**JOB ITEM A**.
In the gamut mapping thread, reproduce the passage from "Not much magic" to "the Hue Controls." word for word.
**JOB ITEM B**.
From the gamut mapping thread, list every property it names for the current model based on initial tests.

(SOURCE EXTRACT begins)

I have been exploring gamut mapping in cylindrical spaces/polar coordinates lately, a few images courtesy @martin.smekal first (note that there is no proper View Transform here, i.e. brut sRGB):
Here, I excessively adjusted the compression threshold and compressed heavily the magenta wedge to fit everything in sRGB.
Don’t be fooled by the UI, it is super slow (on my old laptop).
The current model is deceptively simple: HSV with Control over Hue Wedges, Saturation Compression, and Unaltered Region. It is very close to the first model @matthias.scharfenber presented in Nuke (and for good reason, I do use that since a few years in UE4 and Unity). I tried a few cylindrical models that did not much good, e.g. HCL and will give a stab at IHLS.
The current model is (from initial tests and TBC):
Exposure Invariant
Gamut Agnostic
Invertible
Vectorisable
Nothing to play with or share as of now as I’m still exploring (and need to clean up that thing).
Nice, @Thomas_Mansencal! Looking promising. Thanks for the work in making it easy to visualize, too - looking forward to playing with it once you share your magic
Are those test images something we could add to the dropbox? Would be great additions.
Not much magic for now, just basic things! I think that @sdyer sent the upload link to @martin.smekal earlier, so we should get those images at some point.
Great work! I tried to install and run this on windows. Apparently Poetry has some problems on windows with installing dependencies so i pip installed them manually. Everything else works but after I run “poetry run jupyter lab” jupyterlab opens but then I just see the github folder with all the files. Where do I go from here or is my installation broken because of my manual pip installation?
When comparing both the RGB Saturation and HSV Control models I noticed a cyclic pattern in the way they differ: the HSV Control model tends to clump the intermediary colours toward the primary and secondary ones which I assumed could be solved if not entirely, at least partially with the Hue Controls.

(SOURCE EXTRACT ends)
(DATA RECORDS begins)

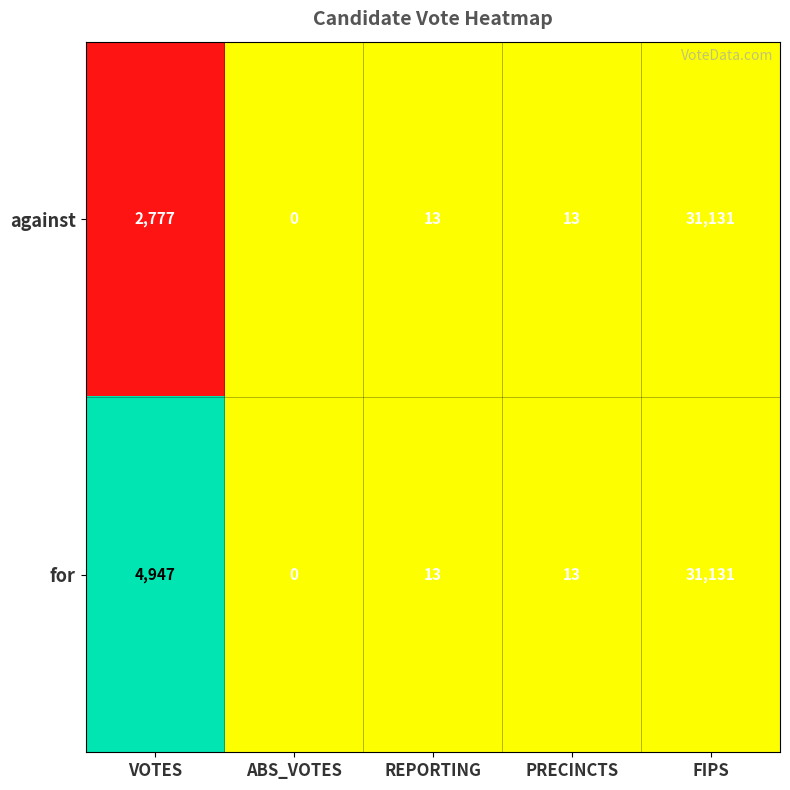

Read the for value at VOTES.

4947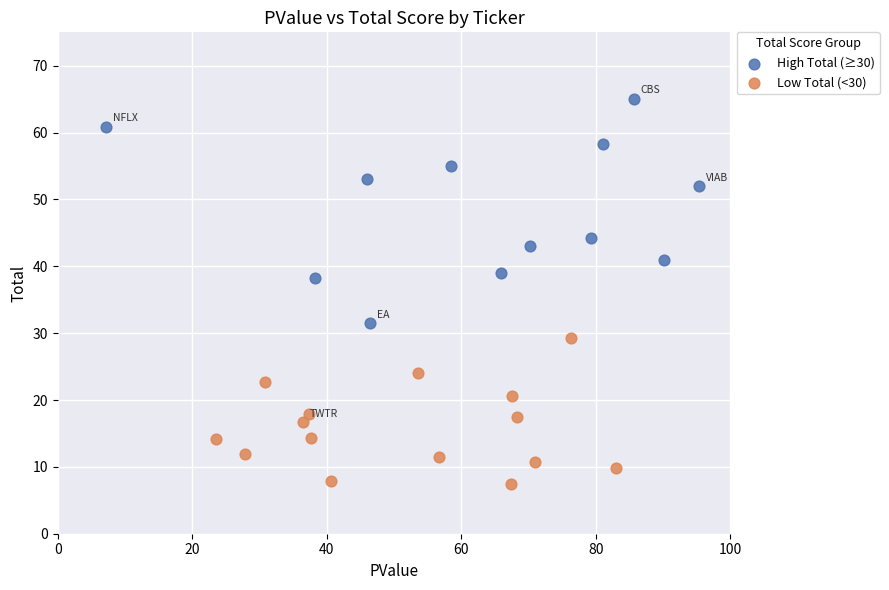

Which series reaches the maximum Y coordinate?

High Total (≥30)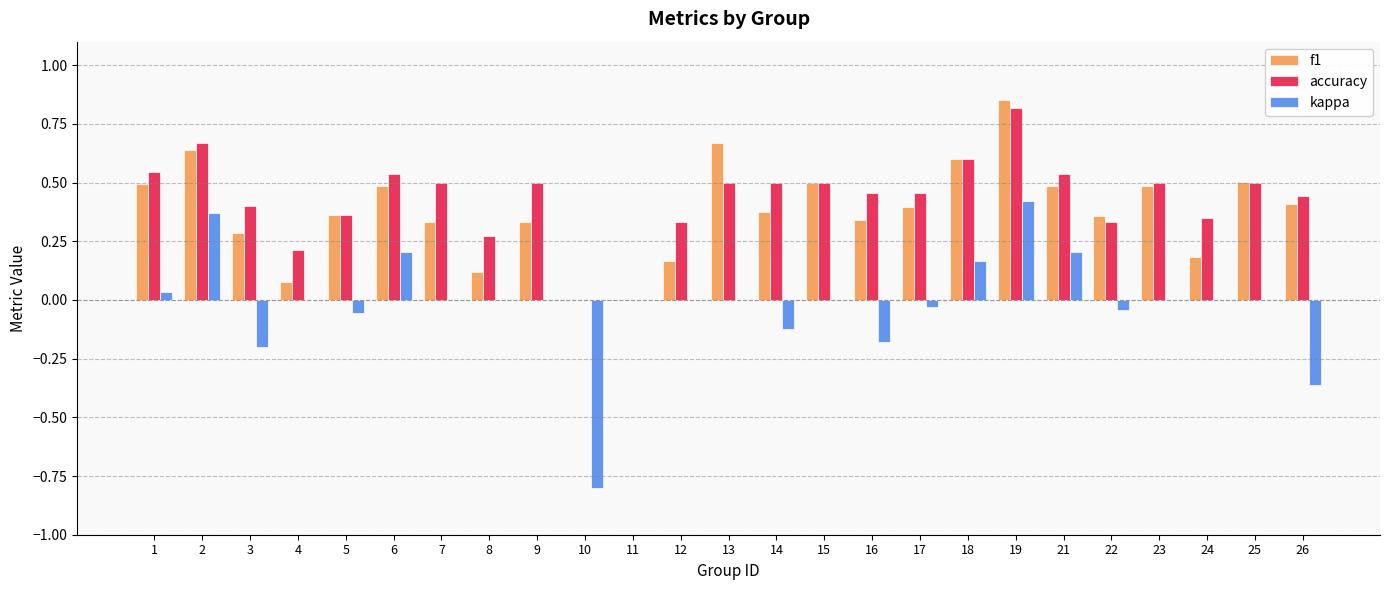

What is the highest value of the accuracy series?

0.8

(DATA RECORDS ends)

**WRITTEN RESPONSE A**.
Not much magic for now, just basic things! I think that @sdyer sent the upload link to @martin.smekal earlier, so we should get those images at some point.
Great work! I tried to install and run this on windows. Apparently Poetry has some problems on windows with installing dependencies so i pip installed them manually. Everything else works but after I run “poetry run jupyter lab” jupyterlab opens but then I just see the github folder with all the files. Where do I go from here or is my installation broken because of my manual pip installation?
When comparing both the RGB Saturation and HSV Control models I noticed a cyclic pattern in the way they differ: the HSV Control model tends to clump the intermediary colours toward the primary and secondary ones which I assumed could be solved if not entirely, at least partially with the Hue Controls.

**WRITTEN RESPONSE B**.
- Exposure Invariant
- Gamut Agnostic
- Invertible
- Vectorisable